_PROBLEMA 1_.
Rispondi a queste domande sul testo sul risparmio:
(a) Che cosa è la condicio sine qua non per accumulare beni di capitale?
(b) In che cosa si manifesta il potere del consumatore?
(c) A che cosa conduce un incremento del risparmio che risulta da una riduzione della preferenza temporale?
_PROBLEMA 2_. Prosegui il testo sul risparmio, riprendendo subito dopo la sua ultima frase.

Ricapitolando, possiamo così riassumere: senza accumulazione di beni di capitale il tenore di vita sarebbe assolutamente primitivo; il risparmio è la condicio sine qua non per accumulare beni di capitale; attraverso i beni di capitale si sviluppa la produzione, cioè l’offerta; il potere del consumatore, cioè della domanda, si manifesta nel determinare la direzione dei beni di capitale verso quelle produzioni che appagano le sue preferenze; il surplusconsente alla produzione di perpetuarsi; un incremento del risparmio, risultante da una riduzione della preferenza temporale, conduce a una riduzione del tasso di interesse puro e a un nuovo equilibrio con una struttura produttiva più lunga, accrescendo quantità e qualità dei beni e del reddito reale.

_RECORD ELENCATI_.

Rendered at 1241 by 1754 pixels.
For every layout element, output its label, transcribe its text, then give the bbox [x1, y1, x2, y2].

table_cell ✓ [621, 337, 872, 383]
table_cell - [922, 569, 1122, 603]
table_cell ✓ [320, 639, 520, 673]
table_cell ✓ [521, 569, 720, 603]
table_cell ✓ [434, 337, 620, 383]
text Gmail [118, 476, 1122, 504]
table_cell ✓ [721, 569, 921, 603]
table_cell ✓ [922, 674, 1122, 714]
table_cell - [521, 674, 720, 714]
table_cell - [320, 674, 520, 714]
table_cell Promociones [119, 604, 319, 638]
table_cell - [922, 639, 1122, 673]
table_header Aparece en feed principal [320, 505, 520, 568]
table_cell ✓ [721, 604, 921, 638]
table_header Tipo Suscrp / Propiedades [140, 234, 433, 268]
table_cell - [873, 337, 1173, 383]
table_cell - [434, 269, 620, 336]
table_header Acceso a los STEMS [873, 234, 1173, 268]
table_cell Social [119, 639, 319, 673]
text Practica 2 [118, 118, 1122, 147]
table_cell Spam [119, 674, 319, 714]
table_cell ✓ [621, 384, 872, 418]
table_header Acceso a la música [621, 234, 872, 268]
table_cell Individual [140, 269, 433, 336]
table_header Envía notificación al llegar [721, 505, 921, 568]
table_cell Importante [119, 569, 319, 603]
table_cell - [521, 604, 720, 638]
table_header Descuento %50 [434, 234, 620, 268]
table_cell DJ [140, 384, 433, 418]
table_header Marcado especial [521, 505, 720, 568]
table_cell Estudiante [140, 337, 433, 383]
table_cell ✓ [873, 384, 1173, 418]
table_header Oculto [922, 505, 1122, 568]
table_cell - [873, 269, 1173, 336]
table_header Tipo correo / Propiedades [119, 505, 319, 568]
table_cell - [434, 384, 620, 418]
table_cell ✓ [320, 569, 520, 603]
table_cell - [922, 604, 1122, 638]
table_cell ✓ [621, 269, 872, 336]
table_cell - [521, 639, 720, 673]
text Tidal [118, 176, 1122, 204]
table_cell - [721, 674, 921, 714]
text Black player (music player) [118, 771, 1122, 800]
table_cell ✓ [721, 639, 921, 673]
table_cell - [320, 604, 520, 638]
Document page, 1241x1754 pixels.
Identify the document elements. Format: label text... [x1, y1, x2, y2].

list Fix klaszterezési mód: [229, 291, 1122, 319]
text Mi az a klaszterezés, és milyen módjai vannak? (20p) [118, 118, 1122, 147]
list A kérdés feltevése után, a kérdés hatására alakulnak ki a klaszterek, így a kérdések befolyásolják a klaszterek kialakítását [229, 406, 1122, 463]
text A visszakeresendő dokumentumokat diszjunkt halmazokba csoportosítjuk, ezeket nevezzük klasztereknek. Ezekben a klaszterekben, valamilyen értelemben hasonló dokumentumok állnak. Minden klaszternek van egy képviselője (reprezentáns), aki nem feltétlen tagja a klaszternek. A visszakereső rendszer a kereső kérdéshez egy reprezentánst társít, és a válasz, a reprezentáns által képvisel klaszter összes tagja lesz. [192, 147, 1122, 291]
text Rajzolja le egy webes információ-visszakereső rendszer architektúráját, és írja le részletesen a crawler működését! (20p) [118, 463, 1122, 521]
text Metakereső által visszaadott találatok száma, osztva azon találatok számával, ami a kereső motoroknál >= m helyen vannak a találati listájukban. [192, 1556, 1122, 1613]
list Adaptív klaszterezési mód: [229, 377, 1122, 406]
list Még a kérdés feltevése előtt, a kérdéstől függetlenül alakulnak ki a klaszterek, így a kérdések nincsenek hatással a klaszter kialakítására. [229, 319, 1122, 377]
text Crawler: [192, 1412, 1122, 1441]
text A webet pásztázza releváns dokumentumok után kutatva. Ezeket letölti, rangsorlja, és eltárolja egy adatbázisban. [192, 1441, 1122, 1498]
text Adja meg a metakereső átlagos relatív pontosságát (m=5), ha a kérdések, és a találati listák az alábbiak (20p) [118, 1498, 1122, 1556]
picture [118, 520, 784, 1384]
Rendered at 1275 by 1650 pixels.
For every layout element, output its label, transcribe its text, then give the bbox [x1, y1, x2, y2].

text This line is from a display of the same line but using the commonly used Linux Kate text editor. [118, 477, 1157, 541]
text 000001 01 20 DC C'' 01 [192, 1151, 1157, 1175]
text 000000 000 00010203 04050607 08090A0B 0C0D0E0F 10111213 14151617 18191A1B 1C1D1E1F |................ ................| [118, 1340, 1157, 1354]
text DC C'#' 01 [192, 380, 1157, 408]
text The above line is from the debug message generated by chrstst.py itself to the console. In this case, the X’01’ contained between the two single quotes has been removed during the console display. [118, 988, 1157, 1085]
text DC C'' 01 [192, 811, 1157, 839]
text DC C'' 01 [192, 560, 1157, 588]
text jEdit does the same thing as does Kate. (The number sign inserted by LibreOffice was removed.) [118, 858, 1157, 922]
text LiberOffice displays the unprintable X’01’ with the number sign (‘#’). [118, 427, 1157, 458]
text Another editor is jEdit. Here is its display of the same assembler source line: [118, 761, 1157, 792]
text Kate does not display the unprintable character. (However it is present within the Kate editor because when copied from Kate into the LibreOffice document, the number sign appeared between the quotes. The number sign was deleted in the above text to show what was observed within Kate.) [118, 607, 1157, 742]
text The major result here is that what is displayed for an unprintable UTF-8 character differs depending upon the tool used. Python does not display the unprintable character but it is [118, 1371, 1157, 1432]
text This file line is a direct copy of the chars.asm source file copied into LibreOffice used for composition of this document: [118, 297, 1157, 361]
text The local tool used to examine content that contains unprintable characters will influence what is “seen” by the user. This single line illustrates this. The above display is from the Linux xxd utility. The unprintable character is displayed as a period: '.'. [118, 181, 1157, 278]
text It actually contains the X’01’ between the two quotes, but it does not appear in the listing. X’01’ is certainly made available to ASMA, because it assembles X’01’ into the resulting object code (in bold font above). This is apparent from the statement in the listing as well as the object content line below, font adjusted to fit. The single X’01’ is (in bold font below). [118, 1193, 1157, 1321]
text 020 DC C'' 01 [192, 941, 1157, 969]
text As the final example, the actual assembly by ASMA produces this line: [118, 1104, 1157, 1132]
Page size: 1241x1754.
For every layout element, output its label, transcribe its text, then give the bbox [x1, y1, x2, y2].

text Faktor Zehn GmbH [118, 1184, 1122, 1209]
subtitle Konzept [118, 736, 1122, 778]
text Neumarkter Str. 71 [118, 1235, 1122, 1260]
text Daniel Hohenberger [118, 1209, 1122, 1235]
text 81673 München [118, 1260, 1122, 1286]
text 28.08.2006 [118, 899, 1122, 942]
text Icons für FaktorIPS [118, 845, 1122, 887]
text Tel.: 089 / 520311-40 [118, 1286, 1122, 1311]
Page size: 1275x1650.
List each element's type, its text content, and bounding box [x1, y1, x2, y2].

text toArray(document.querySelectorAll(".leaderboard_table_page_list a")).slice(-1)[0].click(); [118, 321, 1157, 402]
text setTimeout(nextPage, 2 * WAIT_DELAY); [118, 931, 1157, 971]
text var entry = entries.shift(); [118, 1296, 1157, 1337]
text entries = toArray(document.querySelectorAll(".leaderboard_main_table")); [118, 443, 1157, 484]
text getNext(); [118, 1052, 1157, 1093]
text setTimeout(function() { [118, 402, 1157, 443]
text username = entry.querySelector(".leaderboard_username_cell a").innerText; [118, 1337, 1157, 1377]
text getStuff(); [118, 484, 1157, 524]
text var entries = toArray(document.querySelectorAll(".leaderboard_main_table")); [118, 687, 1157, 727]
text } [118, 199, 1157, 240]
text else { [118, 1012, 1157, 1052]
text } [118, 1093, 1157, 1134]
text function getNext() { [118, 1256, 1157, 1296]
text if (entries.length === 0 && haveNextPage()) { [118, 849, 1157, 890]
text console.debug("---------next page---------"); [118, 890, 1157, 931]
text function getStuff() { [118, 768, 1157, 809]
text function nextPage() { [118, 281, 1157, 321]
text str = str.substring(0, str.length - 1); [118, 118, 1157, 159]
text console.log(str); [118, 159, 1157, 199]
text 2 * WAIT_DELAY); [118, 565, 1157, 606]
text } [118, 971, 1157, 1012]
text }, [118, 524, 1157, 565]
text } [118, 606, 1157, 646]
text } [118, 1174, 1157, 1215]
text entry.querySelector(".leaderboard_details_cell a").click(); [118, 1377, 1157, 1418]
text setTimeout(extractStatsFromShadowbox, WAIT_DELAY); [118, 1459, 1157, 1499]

_RISULTATO ATTESO 1_.
(a) Il risparmio.
(b) Nel determinare la direzione dei beni di capitale verso quelle produzioni che appagano le sue preferenze.
(c) A una riduzione del tasso di interesse puro e a un nuovo equilibrio con una struttura produttiva più lunga, che accresce quantità e qualità dei beni e del reddito reale.

_RISULTATO ATTESO 2_.
Per mantenere un tenore di vita più elevato, la struttura produttiva (la struttura dei beni di capitale) deve essere allungata permanentemente; mano a mano che i beni di capitale aumentano e vengono reintegrati, c’è una crescente necessità di fondi per supportare una struttura produttiva più lunga.

E il denaro in tutto questo che ruolo gioca?

Un’economia di baratto frappone ostacoli insormontabili al progresso degli scambi dei beni, della divisione professionale del lavoro e della produzione; il denaro rappresenta quel rimedio naturale oggettivo per eliminare tali ostacoli.

L’espansione dei beni di capitale e conseguentemente del surplus sociale hanno quindi bisogno di denaro per superare ostacoli alla loro espansione che altrimenti sarebbero insormontabili.

Tuttavia, espansione monetaria non è sinonimo di espansione dei beni di capitale e anche qui ci viene in soccorso la legge dell’utilità marginale decrescente, per cui l’utilità di un’unità addizionale del bene diminuisce se l’offerta del bene aumenta, parità di condizioni; gli incrementi di utilità, a parità di condizioni, sono mano a mano più piccoli e da un certo punto in poi, l’utilità marginale diventa negativa, cioè genera un decremento (che in questo caso chiameremo inflazione) una variazione negativa della sua utilità.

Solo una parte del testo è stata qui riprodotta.